Later this year, ATS will add two mobile units to do outreach, telemedicine, and eventually withdrawal management and harm reduction. Hindbaugh says the units will allow ATS to go into the more rural areas of northern Michigan to meet people where they are and offer more accessible services.

With fingers crossed for grant funding, ATS will also be reenergizing The PORCH, the community center they had opened just ahead of the pandemic (with help from a local Impact100 grant). Though COVID-19 stalled the work of The PORCH, ATS is now looking to make the space a hub for “substance use disorder treatment information, resource mobilization, peer recovery coaching, peer-led support meetings, a resource library and computer lab, a free coffee shop, sober social activities, and other community-based services.”

As The PORCH gets its restart, ATS will also launch a mobile app that connects individuals in recovery and those seeking sober activities. “The data really speaks to isolation being one of the primary indicators of overdose and lack of recovery,” Hindbaugh explains. “Even if you did have a strong recovery, once [you] get isolated, it's devastating.” The app is intended to provide another peer-to-peer connection point and to build community.

Bigger Picture
Hindbaugh seems excited about the new programs to come, but he keeps returning to the root of the problem: that the systems in place around treating addiction are broken and in need of a total overhaul.

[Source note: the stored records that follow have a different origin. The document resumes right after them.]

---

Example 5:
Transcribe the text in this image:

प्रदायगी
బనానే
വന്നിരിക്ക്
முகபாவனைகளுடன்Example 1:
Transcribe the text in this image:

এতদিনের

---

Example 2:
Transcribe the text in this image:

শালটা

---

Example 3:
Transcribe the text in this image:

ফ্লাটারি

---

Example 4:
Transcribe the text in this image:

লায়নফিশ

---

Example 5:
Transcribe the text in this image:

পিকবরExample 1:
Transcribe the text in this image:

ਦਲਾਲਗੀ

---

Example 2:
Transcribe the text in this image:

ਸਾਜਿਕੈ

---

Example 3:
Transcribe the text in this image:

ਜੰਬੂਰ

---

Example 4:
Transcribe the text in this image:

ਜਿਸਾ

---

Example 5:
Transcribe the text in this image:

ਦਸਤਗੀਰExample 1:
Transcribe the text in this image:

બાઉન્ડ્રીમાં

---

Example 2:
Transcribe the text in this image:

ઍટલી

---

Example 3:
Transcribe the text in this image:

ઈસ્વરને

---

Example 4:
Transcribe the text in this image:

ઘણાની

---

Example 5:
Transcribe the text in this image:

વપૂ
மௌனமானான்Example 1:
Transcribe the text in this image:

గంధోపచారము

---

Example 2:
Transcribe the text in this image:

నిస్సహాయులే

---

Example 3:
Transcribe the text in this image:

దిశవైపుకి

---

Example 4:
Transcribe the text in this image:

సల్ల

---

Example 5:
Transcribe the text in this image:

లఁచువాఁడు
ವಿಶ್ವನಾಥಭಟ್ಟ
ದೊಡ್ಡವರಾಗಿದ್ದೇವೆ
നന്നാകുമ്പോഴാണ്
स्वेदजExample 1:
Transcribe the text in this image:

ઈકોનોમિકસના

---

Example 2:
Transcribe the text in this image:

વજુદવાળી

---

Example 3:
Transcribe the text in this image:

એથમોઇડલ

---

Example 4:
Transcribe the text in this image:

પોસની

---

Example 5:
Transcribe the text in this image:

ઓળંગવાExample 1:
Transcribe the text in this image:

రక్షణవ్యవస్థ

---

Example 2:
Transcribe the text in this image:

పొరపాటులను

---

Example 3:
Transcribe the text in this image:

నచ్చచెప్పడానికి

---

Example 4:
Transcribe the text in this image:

“The system is sort of built to wait for people to have criminal activity, to lose their house, to have been in financial ruin,” he says. “You have to hit rock bottom, which is complete garbage. But yet we built the system around that adage: Wait for people to get sick, and then we’ll treat them. But we don’t offer a good system of aftercare either, so you struggle with [addiction] again.”

That’s part of the reason another one of ATS’s new endeavors will be an outpatient program, which will have both in-person and a hybrid option where folks can participate virtually to eliminate barriers like travel to and from meetings. “Instead of waiting for people to get really sick and need residential treatment, we’re trying to create a level of care that allows us to treat people in a more intensive way, but on an outpatient basis,” Hindbaugh says.